The title of this Book, Kih Lo, or 'Perfect Enjoyment,' may also be received as describing the subject-matter of it. But the author does not tell us distinctly what he means by 'Perfect Enjoyment.' It seems to involve two elements, freedom from trouble and distress, and freedom from the fear of death. What men seek for as their chief good would only be to him burdens. He does not indeed altogether condemn them, but his own quest is the better and more excellent way. His own enjoyment is to be obtained by means of doing nothing; that is, by the Tâo; of which passionless and purposeless action is a chief characteristic; and is at the same time the most effective action, as is illustrated in the operation of heaven and earth.

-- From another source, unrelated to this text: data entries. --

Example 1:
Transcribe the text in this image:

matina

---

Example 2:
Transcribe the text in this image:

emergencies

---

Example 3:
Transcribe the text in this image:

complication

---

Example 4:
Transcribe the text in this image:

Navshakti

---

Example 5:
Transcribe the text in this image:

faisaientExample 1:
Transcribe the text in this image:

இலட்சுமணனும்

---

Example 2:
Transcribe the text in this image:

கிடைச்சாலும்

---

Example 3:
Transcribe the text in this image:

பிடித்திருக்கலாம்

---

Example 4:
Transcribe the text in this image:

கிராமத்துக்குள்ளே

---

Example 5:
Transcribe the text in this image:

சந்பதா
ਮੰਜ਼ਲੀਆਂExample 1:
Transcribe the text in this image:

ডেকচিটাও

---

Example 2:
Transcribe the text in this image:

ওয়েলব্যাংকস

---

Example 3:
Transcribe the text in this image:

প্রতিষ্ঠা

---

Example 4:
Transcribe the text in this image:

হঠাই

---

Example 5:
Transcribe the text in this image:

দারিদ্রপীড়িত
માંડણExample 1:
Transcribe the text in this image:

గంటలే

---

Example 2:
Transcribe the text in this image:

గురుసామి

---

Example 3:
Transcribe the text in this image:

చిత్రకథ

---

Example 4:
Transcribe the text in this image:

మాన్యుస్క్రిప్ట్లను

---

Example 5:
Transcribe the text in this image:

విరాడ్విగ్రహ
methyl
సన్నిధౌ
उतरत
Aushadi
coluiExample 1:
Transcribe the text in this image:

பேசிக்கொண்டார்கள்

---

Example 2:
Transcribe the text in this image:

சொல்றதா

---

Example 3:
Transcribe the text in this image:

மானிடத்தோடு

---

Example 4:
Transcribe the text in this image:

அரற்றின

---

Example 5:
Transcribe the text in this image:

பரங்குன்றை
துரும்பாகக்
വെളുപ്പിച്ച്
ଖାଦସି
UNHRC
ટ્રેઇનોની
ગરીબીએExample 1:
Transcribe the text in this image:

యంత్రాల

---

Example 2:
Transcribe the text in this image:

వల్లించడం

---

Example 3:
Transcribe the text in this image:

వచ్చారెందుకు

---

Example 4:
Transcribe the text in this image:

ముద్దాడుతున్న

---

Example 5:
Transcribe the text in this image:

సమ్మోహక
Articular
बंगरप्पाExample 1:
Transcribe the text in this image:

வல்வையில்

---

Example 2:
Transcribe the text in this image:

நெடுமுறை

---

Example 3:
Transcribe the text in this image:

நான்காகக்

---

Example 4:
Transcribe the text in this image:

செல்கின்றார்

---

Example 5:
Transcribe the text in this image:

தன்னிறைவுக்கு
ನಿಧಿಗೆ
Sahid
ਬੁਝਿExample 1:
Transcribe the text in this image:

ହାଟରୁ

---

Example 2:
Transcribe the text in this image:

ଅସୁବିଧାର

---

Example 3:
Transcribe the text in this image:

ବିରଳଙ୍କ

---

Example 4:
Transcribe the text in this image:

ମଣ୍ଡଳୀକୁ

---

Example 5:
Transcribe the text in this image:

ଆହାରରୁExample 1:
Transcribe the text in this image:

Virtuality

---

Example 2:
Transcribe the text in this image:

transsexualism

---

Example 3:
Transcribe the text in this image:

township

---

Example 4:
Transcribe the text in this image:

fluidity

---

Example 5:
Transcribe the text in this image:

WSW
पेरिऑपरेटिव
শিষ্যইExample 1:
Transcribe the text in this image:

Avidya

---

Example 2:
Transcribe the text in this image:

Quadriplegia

Such is the substance of the first paragraph. The second is interesting as showing how his principle controlled Kwang-dze on the death of his wife. Paragraph 3 shows us two professors of Tâoism delivered by it from the fear of their own death. Paragraph 4 brings our author before us talking to a skull, and then the skull's appearance to him in a dream and telling him of the happiness of the state after death. Paragraph 5 is occupied with Confucius and his favourite disciple Yen Hui. It stands by itself, unconnected with the rest of the Book, and its
genuineness is denied by some Commentators. The last paragraph, found in an enlarged form in the Books ascribed to Lieh-dze, has as little to do as the fifth with the general theme of the Book, and is a strange anticipation in China of the transrotation or transformation system of Buddhism.
Indeed, after reading this. Book, we cease to wonder that Tâoism and Buddhism should in many practices come so near each other.